Currently, the south-side groundwater that comes out of the TARP treatment plant is served at the rate of about 7 million gallons daily to about 30,000 homes and businesses outside the south side. It's served in a V-shaped area bounded by 22nd Street on the south, Silverbell Road on the west, First Avenue on the east and River Road on the north, said Fernando Molina, a Tucson Water spokes-man. But there is also a significant amount of additional dilution taking place in this area, because that TARP water is mixed with 8 million gallons of Central Arizona Project canal water from the Colorado River, Molina said.

Also, the area getting the treated water is also served by other wells, he said.

The risk from drinking the groundwater is "exceedingly low" at the 1,4-dioxane levels found in it, EPA toxicologist Gerald Hiatt said.

"Certainly in a situation such as where the TARP water is being delivered as drinking water, we really want to stay as low as we can reasonably," Hiatt said. "We think Tucson Water is being very protective and very responsible in trying to drive the 1,4-dioxane concentrations as low as possible."

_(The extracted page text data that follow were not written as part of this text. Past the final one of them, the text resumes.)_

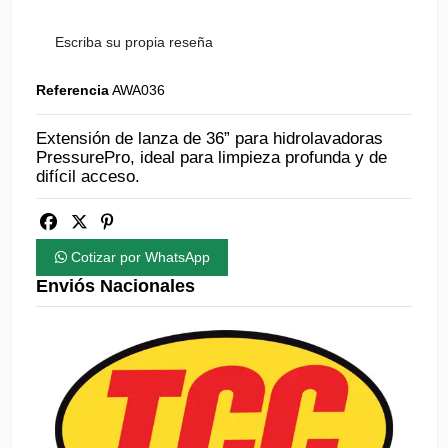
Escriba su propia reseña
Referencia
AWA036
Extensión de lanza de 36” para hidrolavadoras
PressurePro, ideal para limpieza profunda y de
difícil acceso.
Cotizar por WhatsApp
Enviós Nacionales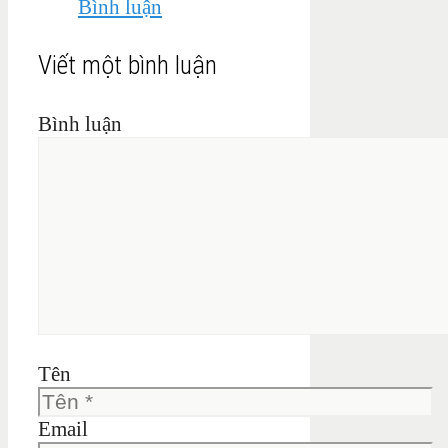
Bình luận
Viết một bình luận
Bình luận
Tên
Email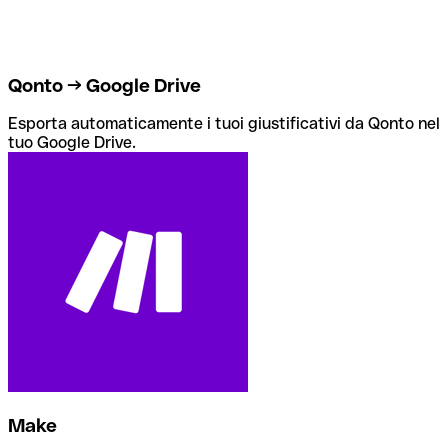
Qonto → Google Drive
Esporta automaticamente i tuoi giustificativi da Qonto nel
tuo Google Drive.
Make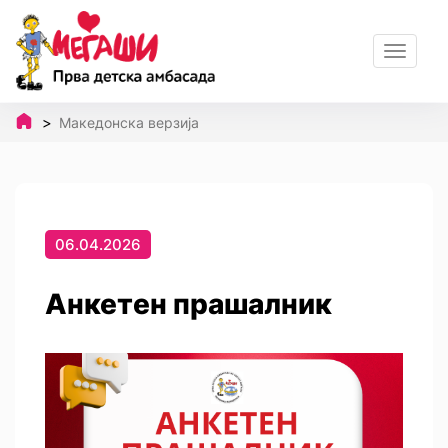
Toggle
navigat
Македонска верзија
06.04.2026
Анкетен прашалник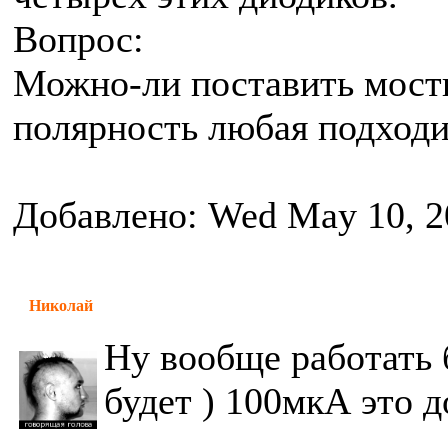
Вопрос:
Можно-ли поставить мости
полярность любая подходил
Добавлено: Wed May 10, 2
Николай
Ну вообще работать 
будет ) 100мкА это 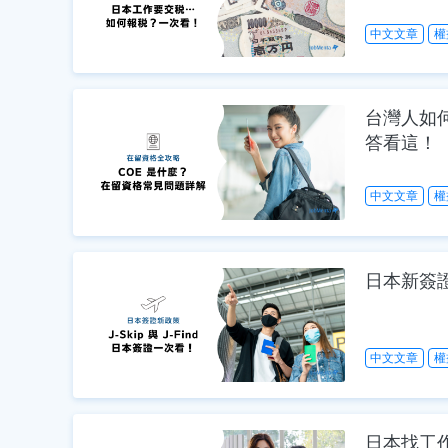
中文文章
權
台灣人如何
答看這！
中文文章
權
日本新簽證 
中文文章
權
日本找工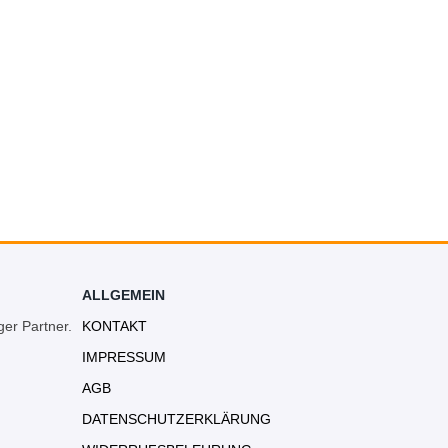
ALLGEMEIN
ger Partner.
KONTAKT
IMPRESSUM
AGB
DATENSCHUTZERKLÄRUNG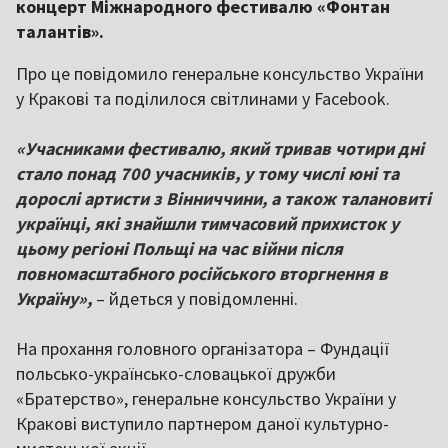
концерт Міжнародного фестивалю «Фонтан
талантів».
Про це повідомило генеральне консульство України
у Кракові та поділилося світлинами у Facebook.
«Учасниками фестивалю, який тривав чотири дні
стало понад 700 учасників, у тому числі юні та
дорослі артисти з Вінниччини, а також талановиті
українці, які знайшли тимчасовий прихисток у
цьому регіоні Польщі на час війни після
повномасштабного російського вторгнення в
Україну»,
– йдеться у повідомленні.
На прохання головного організатора – Фундації
польсько-українсько-словацької дружби
«Братерство», генеральне консульство України у
Кракові виступило партнером даної культурно-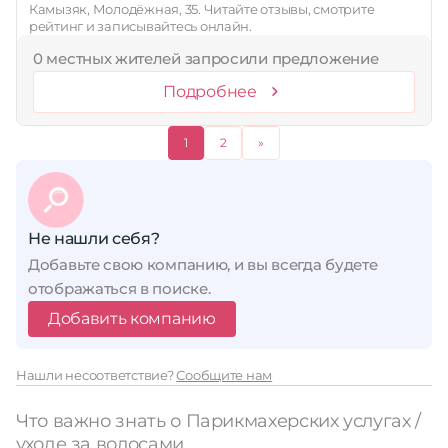
Камызяк, Молодёжная, 35. Читайте отзывы, смотрите
рейтинг и записывайтесь онлайн.
0 местных жителей запросили предложение
Подробнее
1
2
»
Не нашли себя?
Добавьте свою компанию, и вы всегда будете
отображаться в поиске.
Добавить компанию
Нашли несоответствие?
Сообщите нам
Что важно знать о Парикмахерских услугах /
уходе за волосами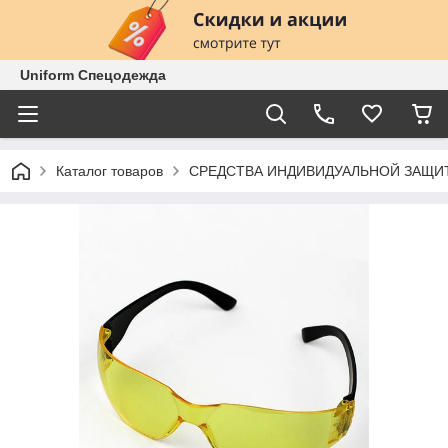
Uniform Спецодежда
Каталог товаров
СРЕДСТВА ИНДИВИДУАЛЬНОЙ ЗАЩИ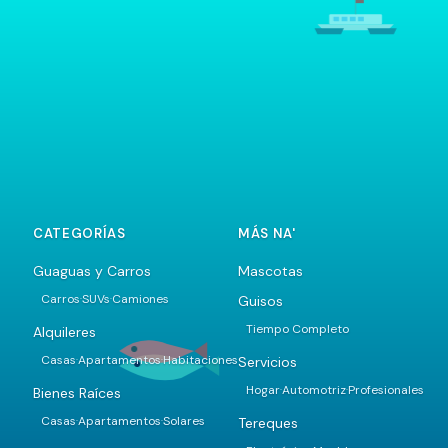
CATEGORÍAS
MÁS NA'
Guaguas y Carros
Mascotas
Carros
SUVs
Camiones
Guisos
·
·
Tiempo Completo
Alquileres
Casas
Apartamentos
Habitaciones
Servicios
·
·
Hogar
Automotriz
Profesionales
·
·
Bienes Raíces
Casas
Apartamentos
Solares
Tereques
·
·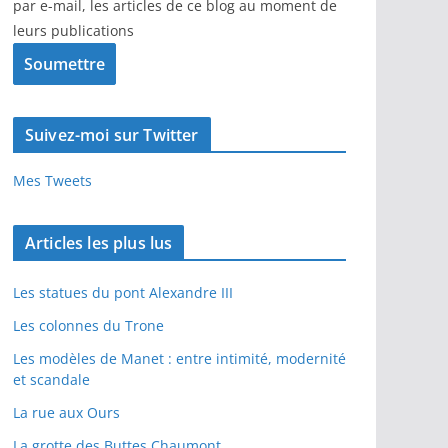
par e-mail, les articles de ce blog au moment de
leurs publications
Suivez-moi sur Twitter
Mes Tweets
Articles les plus lus
Les statues du pont Alexandre III
Les colonnes du Trone
Les modèles de Manet : entre intimité, modernité
et scandale
La rue aux Ours
La grotte des Buttes Chaumont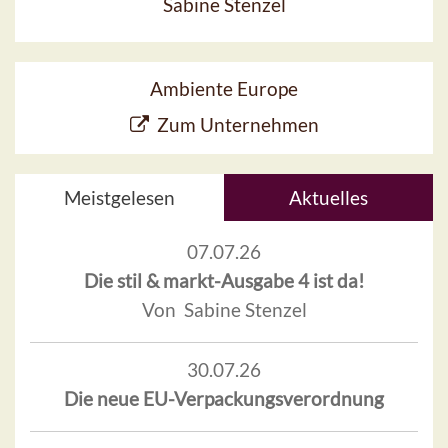
Sabine Stenzel
Ambiente Europe
Zum Unternehmen
Meistgelesen
Aktuelles
07.07.26
Die stil & markt-Ausgabe 4 ist da!
Von Sabine Stenzel
30.07.26
Die neue EU-Verpackungsverordnung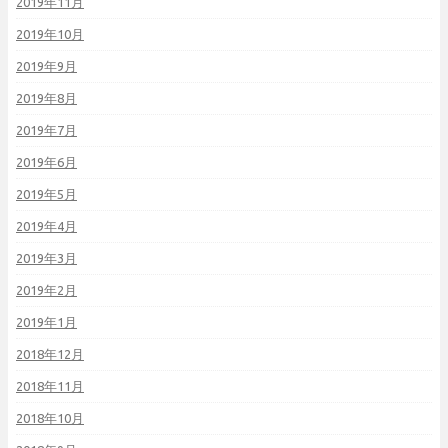
2019年11月
2019年10月
2019年9月
2019年8月
2019年7月
2019年6月
2019年5月
2019年4月
2019年3月
2019年2月
2019年1月
2018年12月
2018年11月
2018年10月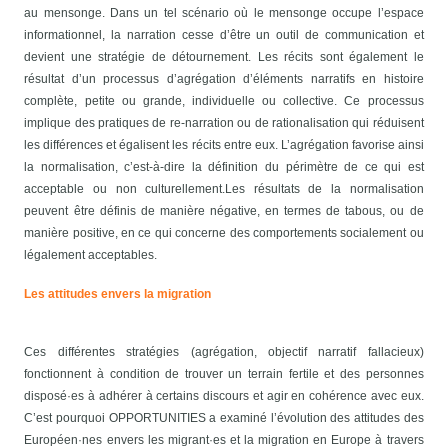
au mensonge. Dans un tel scénario où le mensonge occupe l’espace
informationnel, la narration cesse d’être un outil de communication et
devient une stratégie de détournement.
Les récits sont également le
résultat d’un processus d’agrégation d’éléments narratifs en histoire
complète, petite ou grande, individuelle ou collective.
Ce processus
implique des pratiques de re-narration ou de rationalisation qui réduisent
les différences et égalisent les récits entre eux. L’agrégation favorise ainsi
la normalisation, c’est-à-dire la définition du périmètre de ce qui est
acceptable ou non culturellement.
Les résultats de la normalisation
peuvent être définis de manière négative, en termes de tabous, ou de
manière positive, en ce qui concerne des comportements socialement ou
légalement acceptables.
Les attitudes envers la migration
Ces différentes stratégies (agrégation, objectif narratif fallacieux)
fonctionnent à condition de trouver un terrain fertile et des personnes
disposé·es à adhérer à certains discours et agir en cohérence avec eux.
C’est pourquoi OPPORTUNITIES a examiné l’évolution des attitudes des
Européen·nes envers les migrant·es et la migration en Europe à travers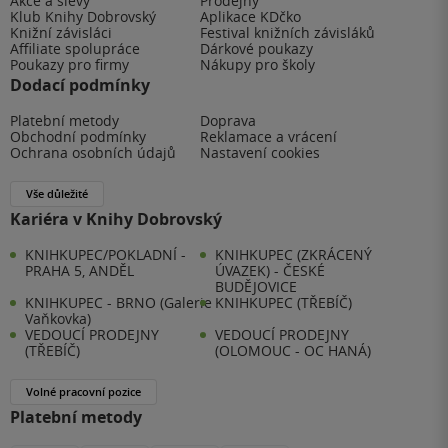
Akce a slevy
Prodejny
Klub Knihy Dobrovský
Aplikace KDčko
Knižní závisláci
Festival knižních závisláků
Affiliate spolupráce
Dárkové poukazy
Poukazy pro firmy
Nákupy pro školy
Dodací podmínky
Platební metody
Doprava
Obchodní podmínky
Reklamace a vrácení
Ochrana osobních údajů
Nastavení cookies
Vše důležité
Kariéra v Knihy Dobrovský
KNIHKUPEC/POKLADNÍ -
KNIHKUPEC (ZKRÁCENÝ
PRAHA 5, ANDĚL
ÚVAZEK) - ČESKÉ
BUDĚJOVICE
KNIHKUPEC - BRNO (Galerie
KNIHKUPEC (TŘEBÍČ)
Vaňkovka)
VEDOUCÍ PRODEJNY
VEDOUCÍ PRODEJNY
(TŘEBÍČ)
(OLOMOUC - OC HANÁ)
Volné pracovní pozice
Platební metody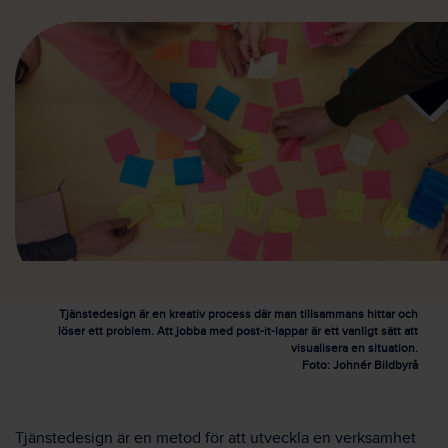
Tjänstedesign är en kreativ process där man tillsammans hittar och
löser ett problem. Att jobba med post-it-lappar är ett vanligt sätt att
visualisera en situation.
Foto: Johnér Bildbyrå
Tjänstedesign är en metod för att utveckla en verksamhet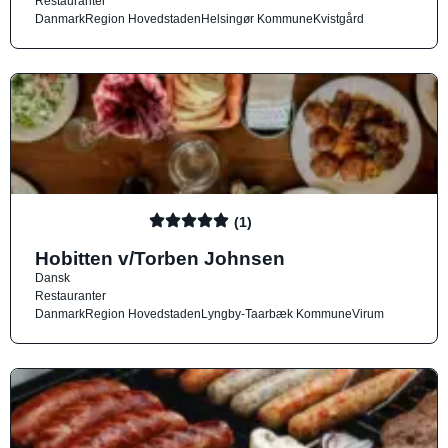
Restauranter
Danmark
Region Hovedstaden
Helsingør Kommune
Kvistgård
(1)
Hobitten v/Torben Johnsen
Dansk
Restauranter
Danmark
Region Hovedstaden
Lyngby-Taarbæk Kommune
Virum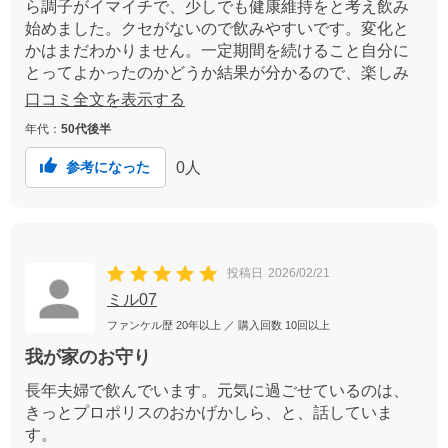
ら調子がイマイチで、少しでも健康維持をと考え飲み
始めました。クセがないので飲みやすいです。変化と
かはまだわかりません。一定期間を続けること自分に
とってよかったのかどうか結果が分かるので、楽しみ
にしばらくは続けてみます。
口コミ全文を表示する
年代：
50代後半
0
人
参考になった
投稿日
2026/02/21
ミル07
ファンケル歴
20年以上
／ 購入回数
10回以上
我が家のお守り
長年夫婦で飲んでいます。元気に過ごせているのは、
きっとプロポリスのおかげかしら、と、話していま
す。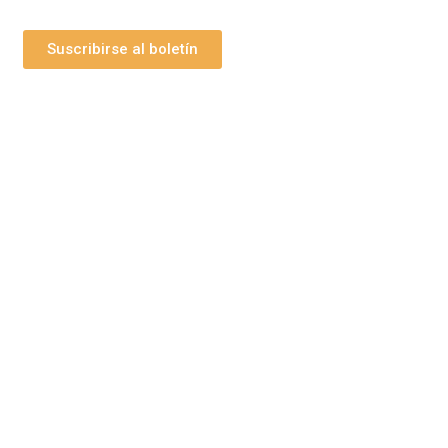
Suscribirse al boletín
bs Grupo Arte Pesebre
maginería Religiosa
Disfraz Infantil
Figuras para pi
Tienda en Amazon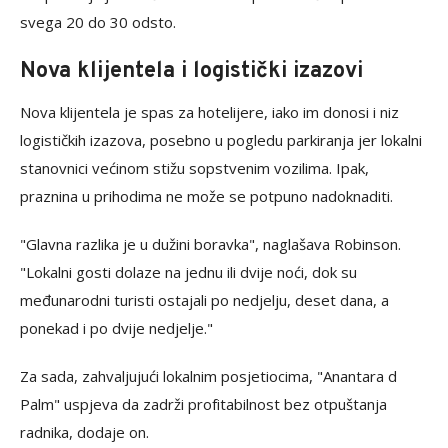
svega 20 do 30 odsto.
Nova klijentela i logistički izazovi
Nova klijentela je spas za hotelijere, iako im donosi i niz
logističkih izazova, posebno u pogledu parkiranja jer lokalni
stanovnici većinom stižu sopstvenim vozilima. Ipak,
praznina u prihodima ne može se potpuno nadoknaditi.
"Glavna razlika je u dužini boravka", naglašava Robinson.
"Lokalni gosti dolaze na jednu ili dvije noći, dok su
međunarodni turisti ostajali po nedjelju, deset dana, a
ponekad i po dvije nedjelje."
Za sada, zahvaljujući lokalnim posjetiocima, "Anantara d
Palm" uspjeva da zadrži profitabilnost bez otpuštanja
radnika, dodaje on.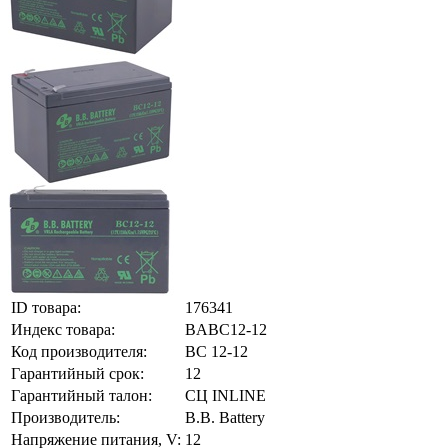
ID товара:
176341
Индекс товара:
BABC12-12
Код производителя:
BC 12-12
Гарантийный срок:
12
Гарантийный талон:
СЦ INLINE
Производитель:
B.B. Battery
Напряжение питания, V:
12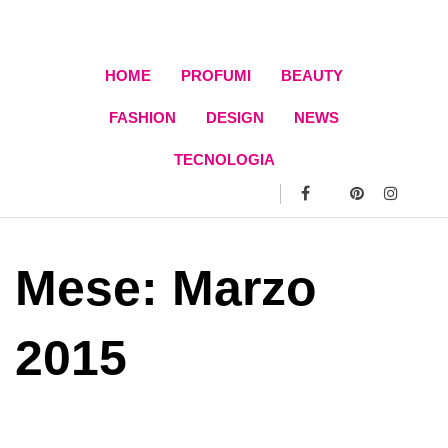
Skip
to
content
HOME
PROFUMI
BEAUTY
FASHION
DESIGN
NEWS
TECNOLOGIA
Mese:
Marzo
2015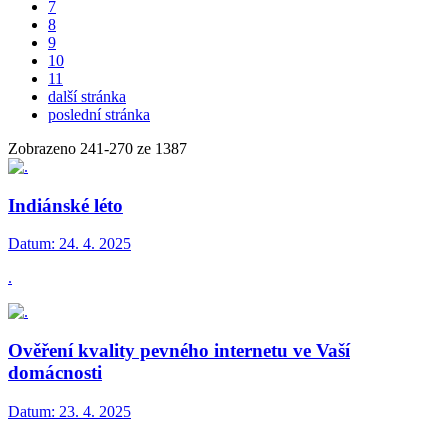
7
8
9
10
11
další stránka
poslední stránka
Zobrazeno
241
-
270
ze 1387
Indiánské léto
Datum:
24. 4. 2025
.
Ověření kvality pevného internetu ve Vaší
domácnosti
Datum:
23. 4. 2025
.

Yolanda Herrera, a lifelong south-side resident who chairs a community board that deals with the area's water issues, said she's happy the city is taking a "proactive" approach by building the plant now rather than waiting for the contamination to become a bigger problem.

At the same time, "We want to hold their feet to the fire" to make sure the water is cleaned up," said Herrera, who chairs the United Community Advisory Board.

"The fact that we are actually monitoring this whole situation is a great thing," said Herrera, who said she saw many of her friends and family members get cancer from drinking the TCE-tainted south-side water in the past. "I also think it is good that the EPA is taking down the maximum level of dioxane (allowed) in the water."

Authorities also want to start removing it from south-side groundwater because it's starting to show up in areas of the TCE pollution plume where it hadn't been before, city officials said. With that fact plus the health study, the city can no longer keep the dioxane at low enough levels simply by blending it with other city water as it has until now, officials said.

In recent years, dioxane levels at the southern half of the TARP wellfield's aquifer were stabilizing at about 11 parts per billion. But dioxane levels showed up this past winter in measurable concentrations for the first time - about 1.25 parts per billion. One part per billion is about the same as a drop of water in 22,000 gallons, Tucson Water has said.